Nanotechnology is a cutting edge technology which involves the use of engineered, non-soluble material so tiny, it cannot be seen through a light microscope. Through manipulation of the chemical, physical and biological properties of nanomaterials, manufacturers can significantly alter the product into which they are added. The potential capabilities of this technology in the food industry are endless. For instance, nanotechnology may be used in food packaging to keep products fresher and increase shelf life. Moreover, nano-based compounds can be used in food to enhance flavor or provide additional vitamins and minerals.
On April 20, 2012, the U.S. Food and Drug Administration (FDA) issued a draft guidance which addresses, among other things, the use of nanotechnology in food manufacturing and packaging materials. Though not legally binding, the draft guidance provides manufacturers with significant insight into the FDA’s current thinking on the use of nanomaterials in food products and packaging, as well as the direction in which the FDA may head in the future. The FDA makes it very clear as to its view on the potential risk such technologies present to both the consumer and food industry:
The consequences (to consumers and to the food industry) of broadly distributing a food substance that is later recognized to present a safety concern have the potential to be significant.
USA Today News reported that based upon the draft guidance, it appears that the FDA will place increased scrutiny upon food products and packaging which utilize nanotechnology. The draft guidance provides criteria to be used by food manufacturers to determine whether changes to the manufacturing process, including the use of nanotechnology, are authorized under the food additive or color additive regulations. According to the draft guidance, changes which utilize nanotechnology would likely fall outside the purview of those regulations, and therefore would be subject to increased regulatory scrutiny. A recent article written by Chicago Tribune reporter Anna Yukhananov, reported that companies which utilize engineered nanoparticles in the manufacture of a particular food or food packaging may be required to affirmatively demonstrate, through additional testing, that their product is safe before they can introduce the product into the market. Further, that the food manufacturers which utilize nanotechnology are “encouraged” to make regulatory submissions to the FDA for its approval before marketing the product, a process which is not required before a company can sell products which use approved additives.
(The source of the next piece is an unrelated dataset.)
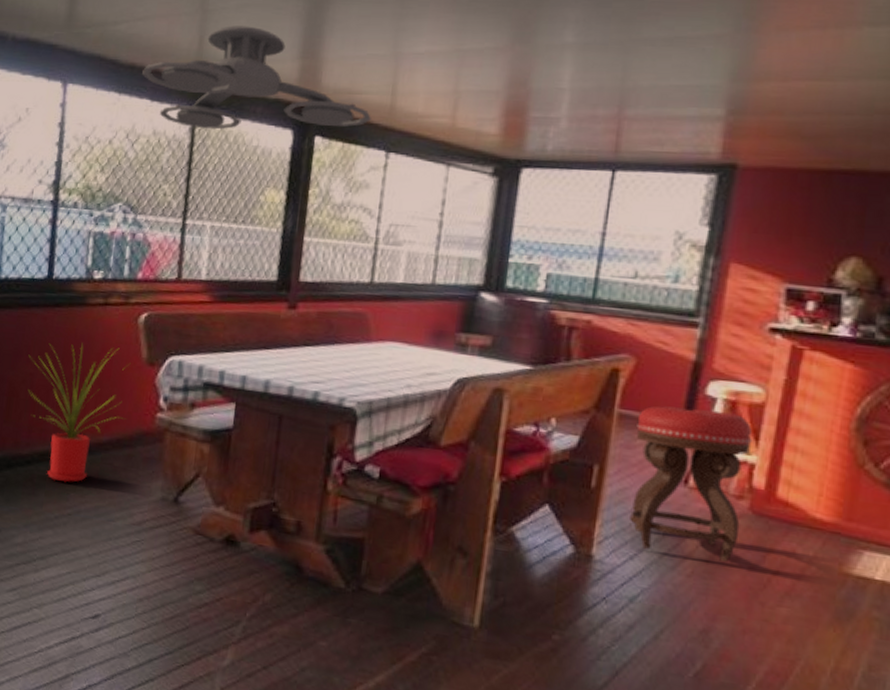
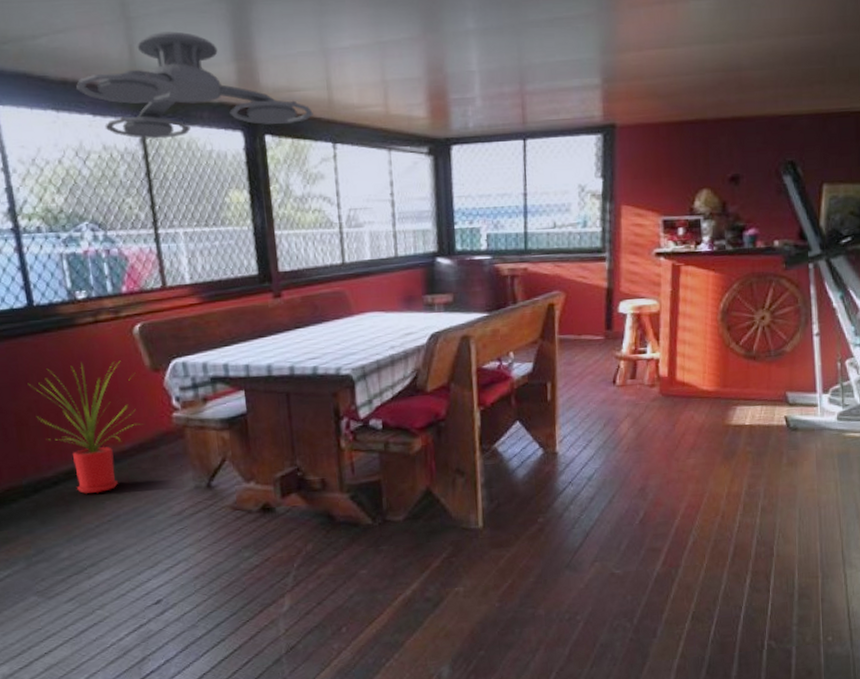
stool: present [630,406,753,562] -> none [573,323,656,439]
The FDA’s recent draft guidance suggests that it will be cautious and thorough in its oversight of nanotechnology. The long-term impact of the use of engineered nanoparticles is largely unknown, and the FDA is scrambling to get ahead of the curve. By imposing heightened regulatory requirements on companies who wish to utilize nanotechnology in their products, the FDA will transfer the responsibility and cost of assessing the safety of this new technology onto the food industry. The FDA’s stance will likely result in a delay in the introduction into the marketplace of products which incorporate nanotechnology, as company’s assess whether the benefits outweigh the costs of product development and the regulatory hurdles likely to be imposed by the FDA.